Empatia e contesto: ciò che l’intelligenza artificiale non può comprendere
L’intelligenza artificiale può analizzare enormi quantità di dati linguistici, di elementi culturali, di significati semasiologici delle singole parole, ma non vive nel mondo reale. Non percepisce le sfumature emotive di una conversazione, non può leggere il linguaggio del corpo né tantomeno cogliere il tono con cui una frase viene detta. Pensiamo ad esempio a situazioni delicate, come una richiesta d’asilo. In questi contesti non basta tradurre letteralmente ciò che viene detto, ma bisogna immedesimarsi nel vissuto della persona che si ha di fronte, nella sua paura e nel suo stato emotivo (spesso fragile). Un migrante che racconta la sua storia in un’istituzione non sta fornendo semplicemente informazioni, ma sta condividendo i suoi incubi più grandi. E’ compito del mediatore linguistico non solo restituire fedelmente il significato delle parole, ma anche trasmettere la loro intensità e umanità. Un software potrà tradurre tranquillamente una frase come “non posso tornare a casa nel mio Paese”, ma non potrà mai percepire le pause, le esitazioni o altro.

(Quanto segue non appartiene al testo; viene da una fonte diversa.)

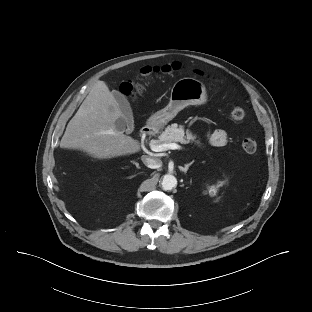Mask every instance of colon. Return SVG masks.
Returning a JSON list of instances; mask_svg holds the SVG:
<instances>
[{
    "label": "colon",
    "instance_id": "1",
    "mask_svg": "<svg viewBox=\"0 0 312 312\" xmlns=\"http://www.w3.org/2000/svg\"><path fill=\"white\" fill-rule=\"evenodd\" d=\"M180 66L178 64L163 65V66H147L141 69L137 80L124 82L121 84L120 90L122 94L128 97H136L144 91L143 81H147L155 76L169 75L172 72L178 70ZM200 74L199 72H197ZM246 109L240 104H233L230 107L229 116L234 122H241L246 118ZM241 147L244 152L253 154L257 151V142L251 137H246L241 142Z\"/></svg>",
    "mask_w": 312,
    "mask_h": 312
}]
</instances>
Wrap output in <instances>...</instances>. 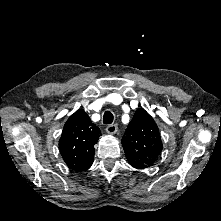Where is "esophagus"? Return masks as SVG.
<instances>
[{
  "label": "esophagus",
  "instance_id": "obj_1",
  "mask_svg": "<svg viewBox=\"0 0 221 221\" xmlns=\"http://www.w3.org/2000/svg\"><path fill=\"white\" fill-rule=\"evenodd\" d=\"M106 132H107L108 134H114V133H116V132H117V125H115V124H113V125H108V126L106 127Z\"/></svg>",
  "mask_w": 221,
  "mask_h": 221
}]
</instances>
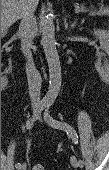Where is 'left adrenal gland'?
<instances>
[{
	"label": "left adrenal gland",
	"mask_w": 109,
	"mask_h": 170,
	"mask_svg": "<svg viewBox=\"0 0 109 170\" xmlns=\"http://www.w3.org/2000/svg\"><path fill=\"white\" fill-rule=\"evenodd\" d=\"M64 20H65V26L68 27V24L66 23V19ZM75 24H76V20L71 24V28H74Z\"/></svg>",
	"instance_id": "a2214340"
}]
</instances>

La fiducia come elemento chiave: il valore umano nella comunicazione
C’è poi un altro elemento ancora più difficile da replicare: la fiducia. Avere davanti a sè un essere umano rende più propensi a raccontare la propria storia. Inoltre, non è raro che le persone si affidino al mediatore non solo per tradurre, ma anche per orientarsi in un sistema nuovo e complesso. L’intelligenza artificiale può essere utile, ma difficilmente sostituirà quella dimensione relazionale. Può quindi diventare uno strumento molto potente per velocizzare alcune operazioni, ma resterà, comunque, uno strumento. Come un tempo faceva il dizionario, può aiutare il professionista nel suo lavoro, ma non potrà mai sostituire il suo giudizio, la sua sensibilità e la sua esperienza.
Un futuro di collaborazione: l’AI come strumento, non come sostituto
In un mondo sempre più globalizzato, la figura del mediatore linguistico diventerà, semmai, ancora più importante. Le società moderne, le aziende, le istituzioni, hanno sempre più interazioni con persone di lingue e culture diverse. In questo contesto, la mediazione linguistica non può essere solo un servizio, ma un atto di comprensione reciproca.
Il mediatore linguistico come interprete dell’umanità nel mondo globale
L’intelligenza artificiale può analizzare milioni e milioni di frasi, ma non potrà vivere le esperienze umane che danno significato a quelle parole. E finché il linguaggio resterà legato alle emozioni delle persone, ci sarà sempre bisogno di qualcuno che possa interpretarlo davvero. Il mediatore sarà, di conseguenza, l’interprete dell’umanità che si cela dietro le parole.